Problem:
Search the material below for the string "blockSize" and copy each line where it appears.

++++++++

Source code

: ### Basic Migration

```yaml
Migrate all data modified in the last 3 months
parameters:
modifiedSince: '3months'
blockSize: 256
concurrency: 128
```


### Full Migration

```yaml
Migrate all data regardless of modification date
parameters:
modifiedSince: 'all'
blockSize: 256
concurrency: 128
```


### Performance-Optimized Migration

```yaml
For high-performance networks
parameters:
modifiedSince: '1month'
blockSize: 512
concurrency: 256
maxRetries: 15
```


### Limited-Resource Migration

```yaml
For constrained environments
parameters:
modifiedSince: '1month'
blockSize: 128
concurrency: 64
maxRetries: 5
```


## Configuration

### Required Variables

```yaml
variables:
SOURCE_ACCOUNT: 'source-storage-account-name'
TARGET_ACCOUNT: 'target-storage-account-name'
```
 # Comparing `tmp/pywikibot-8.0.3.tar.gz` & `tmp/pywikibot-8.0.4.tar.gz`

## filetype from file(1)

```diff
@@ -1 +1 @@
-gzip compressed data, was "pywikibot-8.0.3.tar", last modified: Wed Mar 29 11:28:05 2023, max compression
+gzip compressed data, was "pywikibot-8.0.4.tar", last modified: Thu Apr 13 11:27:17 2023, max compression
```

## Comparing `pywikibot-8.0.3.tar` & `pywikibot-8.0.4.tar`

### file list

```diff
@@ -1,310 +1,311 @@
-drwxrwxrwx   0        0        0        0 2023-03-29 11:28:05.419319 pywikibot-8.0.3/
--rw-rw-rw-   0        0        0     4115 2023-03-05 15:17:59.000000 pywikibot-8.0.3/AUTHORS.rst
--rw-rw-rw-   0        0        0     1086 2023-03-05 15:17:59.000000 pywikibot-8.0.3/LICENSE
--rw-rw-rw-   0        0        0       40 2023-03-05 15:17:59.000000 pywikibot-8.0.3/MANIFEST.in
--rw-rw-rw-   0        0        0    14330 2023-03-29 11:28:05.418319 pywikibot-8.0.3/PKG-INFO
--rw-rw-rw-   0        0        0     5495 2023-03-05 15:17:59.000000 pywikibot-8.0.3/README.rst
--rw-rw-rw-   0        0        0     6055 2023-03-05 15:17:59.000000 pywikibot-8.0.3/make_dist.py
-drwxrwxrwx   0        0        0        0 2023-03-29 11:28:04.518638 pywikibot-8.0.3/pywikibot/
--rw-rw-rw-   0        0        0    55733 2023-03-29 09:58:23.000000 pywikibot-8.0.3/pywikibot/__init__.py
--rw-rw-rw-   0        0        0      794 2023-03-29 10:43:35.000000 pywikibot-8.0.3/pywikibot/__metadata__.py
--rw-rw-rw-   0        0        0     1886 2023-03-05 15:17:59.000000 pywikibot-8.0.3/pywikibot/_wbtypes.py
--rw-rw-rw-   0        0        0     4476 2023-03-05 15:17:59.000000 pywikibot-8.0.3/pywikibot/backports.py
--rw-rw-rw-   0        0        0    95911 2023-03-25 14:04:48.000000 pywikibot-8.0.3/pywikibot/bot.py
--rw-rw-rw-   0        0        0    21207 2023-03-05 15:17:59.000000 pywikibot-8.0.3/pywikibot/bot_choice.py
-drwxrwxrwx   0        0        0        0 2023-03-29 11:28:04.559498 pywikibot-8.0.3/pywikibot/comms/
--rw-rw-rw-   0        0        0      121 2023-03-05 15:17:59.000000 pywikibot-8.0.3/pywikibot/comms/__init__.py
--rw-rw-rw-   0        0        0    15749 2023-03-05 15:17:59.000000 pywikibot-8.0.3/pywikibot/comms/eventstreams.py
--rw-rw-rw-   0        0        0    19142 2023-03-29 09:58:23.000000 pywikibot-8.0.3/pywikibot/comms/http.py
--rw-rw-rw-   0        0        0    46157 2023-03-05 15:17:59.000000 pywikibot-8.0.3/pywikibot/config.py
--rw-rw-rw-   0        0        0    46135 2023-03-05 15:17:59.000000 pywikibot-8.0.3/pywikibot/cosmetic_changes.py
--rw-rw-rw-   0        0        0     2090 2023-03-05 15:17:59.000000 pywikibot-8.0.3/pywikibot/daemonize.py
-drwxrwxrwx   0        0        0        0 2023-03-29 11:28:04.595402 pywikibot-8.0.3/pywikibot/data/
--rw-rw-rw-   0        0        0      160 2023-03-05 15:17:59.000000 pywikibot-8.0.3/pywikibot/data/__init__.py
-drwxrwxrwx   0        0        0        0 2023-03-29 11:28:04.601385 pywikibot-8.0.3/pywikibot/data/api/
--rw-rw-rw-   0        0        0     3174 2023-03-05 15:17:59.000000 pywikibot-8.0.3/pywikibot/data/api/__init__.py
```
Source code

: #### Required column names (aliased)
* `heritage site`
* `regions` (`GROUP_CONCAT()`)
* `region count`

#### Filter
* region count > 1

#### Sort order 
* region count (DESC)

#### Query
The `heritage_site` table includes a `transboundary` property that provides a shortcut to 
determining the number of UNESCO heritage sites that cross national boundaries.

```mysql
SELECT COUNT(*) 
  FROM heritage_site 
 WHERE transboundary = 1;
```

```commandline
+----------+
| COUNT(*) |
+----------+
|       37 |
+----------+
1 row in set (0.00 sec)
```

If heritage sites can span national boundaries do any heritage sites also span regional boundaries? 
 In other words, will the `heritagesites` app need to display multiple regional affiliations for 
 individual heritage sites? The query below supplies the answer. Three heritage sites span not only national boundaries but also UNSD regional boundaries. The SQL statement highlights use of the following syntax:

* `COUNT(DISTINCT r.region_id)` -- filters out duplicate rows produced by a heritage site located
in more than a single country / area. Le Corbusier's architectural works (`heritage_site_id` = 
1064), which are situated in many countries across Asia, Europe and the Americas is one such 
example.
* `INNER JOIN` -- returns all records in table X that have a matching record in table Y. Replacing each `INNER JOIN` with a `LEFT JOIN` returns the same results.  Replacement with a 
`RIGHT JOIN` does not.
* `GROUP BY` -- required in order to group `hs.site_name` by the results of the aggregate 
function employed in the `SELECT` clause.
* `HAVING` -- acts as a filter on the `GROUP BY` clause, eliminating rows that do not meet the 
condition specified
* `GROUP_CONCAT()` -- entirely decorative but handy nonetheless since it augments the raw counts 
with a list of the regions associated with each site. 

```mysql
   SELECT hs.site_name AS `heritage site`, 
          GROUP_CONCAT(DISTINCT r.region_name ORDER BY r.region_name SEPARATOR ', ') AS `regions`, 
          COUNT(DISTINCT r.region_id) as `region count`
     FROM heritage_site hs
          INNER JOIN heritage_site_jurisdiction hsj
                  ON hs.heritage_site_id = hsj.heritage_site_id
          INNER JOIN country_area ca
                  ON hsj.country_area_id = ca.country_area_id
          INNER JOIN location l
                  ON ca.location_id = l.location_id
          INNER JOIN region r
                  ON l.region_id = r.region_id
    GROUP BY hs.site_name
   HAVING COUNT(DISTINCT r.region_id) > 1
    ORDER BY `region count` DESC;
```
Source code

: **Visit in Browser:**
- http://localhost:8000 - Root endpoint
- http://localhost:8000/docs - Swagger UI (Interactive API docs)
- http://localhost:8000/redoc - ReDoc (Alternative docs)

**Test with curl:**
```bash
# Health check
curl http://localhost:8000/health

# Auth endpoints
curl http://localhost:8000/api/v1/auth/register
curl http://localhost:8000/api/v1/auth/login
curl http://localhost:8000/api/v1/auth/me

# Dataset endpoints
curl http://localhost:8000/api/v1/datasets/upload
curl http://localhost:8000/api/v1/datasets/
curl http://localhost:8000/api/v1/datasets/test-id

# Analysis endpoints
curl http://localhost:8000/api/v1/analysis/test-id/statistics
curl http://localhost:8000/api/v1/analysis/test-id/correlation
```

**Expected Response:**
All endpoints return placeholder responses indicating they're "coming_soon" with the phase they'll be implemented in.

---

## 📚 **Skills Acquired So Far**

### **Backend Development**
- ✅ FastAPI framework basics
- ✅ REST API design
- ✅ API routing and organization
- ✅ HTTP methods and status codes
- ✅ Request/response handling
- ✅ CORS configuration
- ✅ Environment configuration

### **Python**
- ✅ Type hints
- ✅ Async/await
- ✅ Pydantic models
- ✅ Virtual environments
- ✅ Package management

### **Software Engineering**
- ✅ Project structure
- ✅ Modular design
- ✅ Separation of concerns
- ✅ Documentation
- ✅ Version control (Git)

++++++++

Exercise solution:
blockSize: 256
blockSize: 256
blockSize: 512
blockSize: 128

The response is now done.